Memory Requirements for RooDataHist and RooDataSet

Dear All,

I am new to RooFit and I am trying to fit azimuthal modulations in the fragmentation of hadrons.
These are large datasets that are binned in several kinematic variables.

At first, I tried to do an unbinned LH fit putting the data in a RooDataSet. Each entry had 7 entries. Three bins and 4 angles. I was planning to fit the counts differential in the 4 angles.
However, this quickly ran into memory allocation errors. Since the internal data structure is a TTree I was hoping it would be swapped out to disk, but no.

The second attempt was using binned histograms. These are histograms with ~1M bins. So my naive estimate was, given that each entry is a double and maybe there are members to keep track of weights etc. that each histogram should use at most about 100MB memory. However, the memory usage is an order of magnitude larger and leads to a memory allocation seg fault as well.

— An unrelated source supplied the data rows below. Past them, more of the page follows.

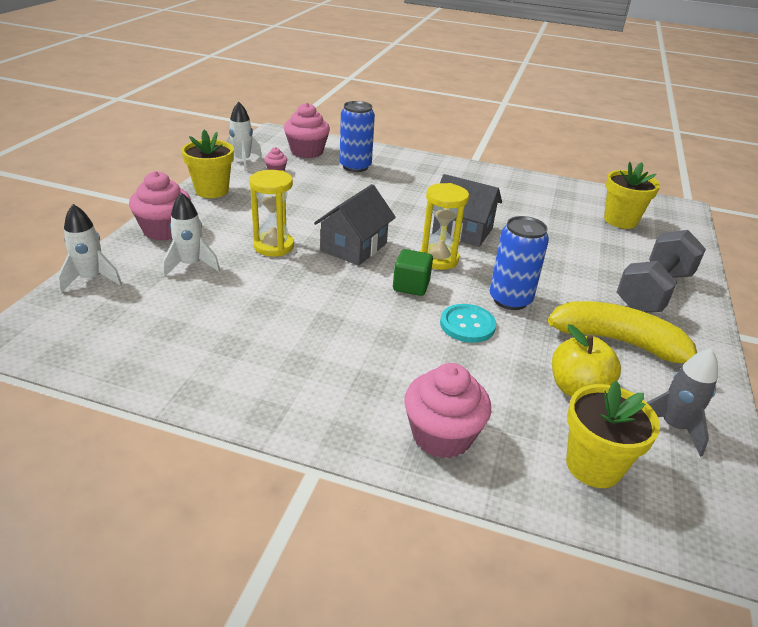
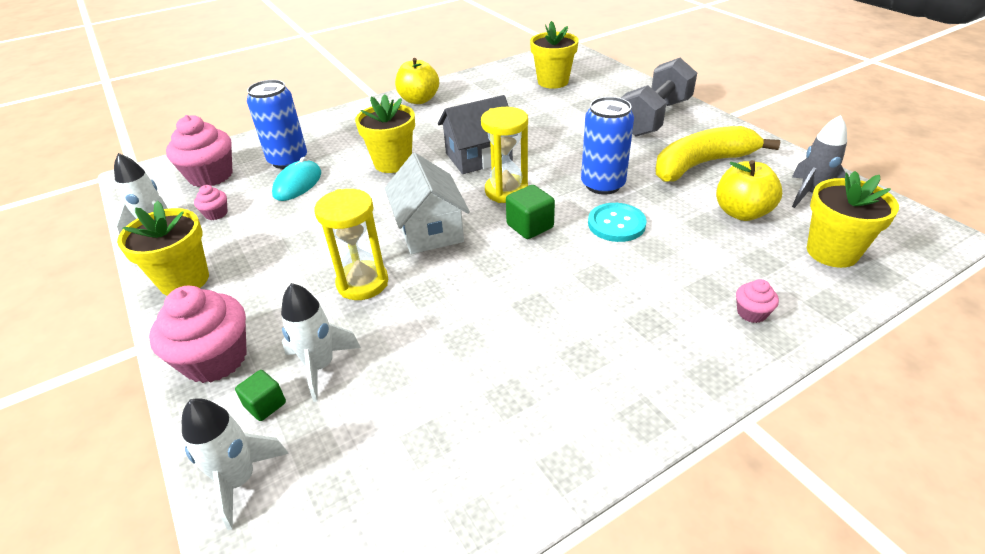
camera: 45 degrees left, 5 degrees up
grey house [314,184,396,266] -> white house [385,153,470,254]
pink cupcake [404,363,491,458] -> pink cupcake [736,279,779,323], size x0.47
grey dumbbell [617,230,706,312] -> grey dumbbell turned 45 degrees clockwise [621,58,697,137]
none -> green cube [235,370,286,421]
none -> turquoise mouse [272,157,321,201]
none -> yellow flower pot [355,94,415,173]
none -> yellow apple [395,58,439,104]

So my question is twofold:
-What memory usage should I expect per entry of RooDataHist?
-Is there a procedure to process large datasets that are differential in many variables. Either unbinned using RooDataSet or using RooDataHist but with many bins?

Thanks,

Anselm

Hi. Thanks for your question. We’ll follow up here as soon as possible.

Hi,

RooFit needs to have all the data in memory for fitting, even if you are using a TTree base data store (which is not the default case).
For an histogram you should be able to fit 1M bin if is a 1d-histogram. There could be some overhead in RooFit, and some un-needed copies which are done. I could investigate this problem, but I woould need you to post an example

Best Regards

Lorenzo

Dear Lorenzo,

thank you very much for your answer. It was helpful to hear that all data has to fit into memory in any case.
I streamlined my code a bit by not saving the bins in the RooDataSet but instead do the binning on the fly for each fit.
This seems to work for now.

Best regards,

Anselm